** Exercise **
Substitute "personal information" for every instance of "personal data" in the text of these rows and reproduce the rest of the text unchanged. Omit the pictures from your answer.

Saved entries
________________________________________

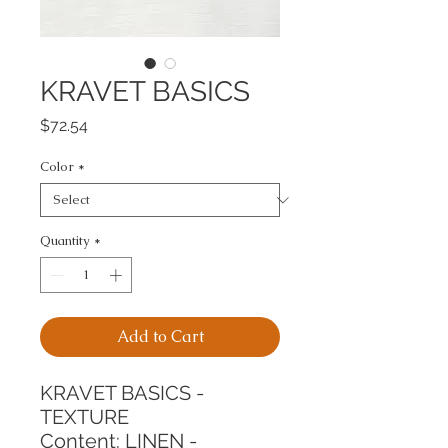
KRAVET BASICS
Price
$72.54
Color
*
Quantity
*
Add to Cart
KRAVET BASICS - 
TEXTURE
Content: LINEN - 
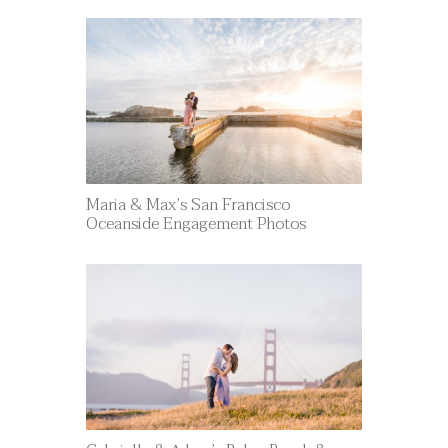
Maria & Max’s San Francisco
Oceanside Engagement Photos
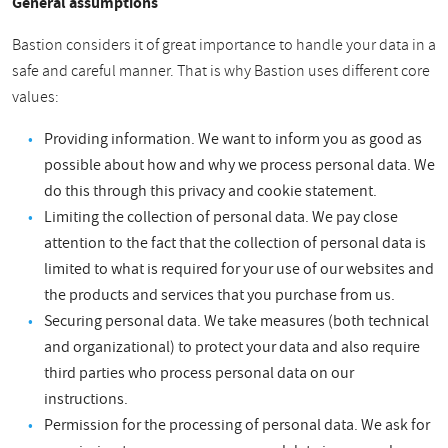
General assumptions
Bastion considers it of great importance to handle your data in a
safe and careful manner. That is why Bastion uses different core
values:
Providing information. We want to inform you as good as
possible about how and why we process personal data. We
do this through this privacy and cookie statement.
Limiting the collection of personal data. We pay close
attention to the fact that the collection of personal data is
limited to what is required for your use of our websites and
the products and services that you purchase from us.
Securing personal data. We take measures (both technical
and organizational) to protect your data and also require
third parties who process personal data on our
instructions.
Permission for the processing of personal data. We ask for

________________________________________

** Solved problem **
KRAVET BASICS
Price
$72.54
Color
*
Quantity
*
Add to Cart
KRAVET BASICS - 
TEXTURE
Content: LINEN - 
Maria & Max’s San Francisco
Oceanside Engagement Photos
General assumptions
Bastion considers it of great importance to handle your data in a
safe and careful manner. That is why Bastion uses different core
values:
Providing information. We want to inform you as good as
possible about how and why we process personal information. We
do this through this privacy and cookie statement.
Limiting the collection of personal information. We pay close
attention to the fact that the collection of personal information is
limited to what is required for your use of our websites and
the products and services that you purchase from us.
Securing personal information. We take measures (both technical
and organizational) to protect your data and also require
third parties who process personal information on our
instructions.
Permission for the processing of personal information. We ask for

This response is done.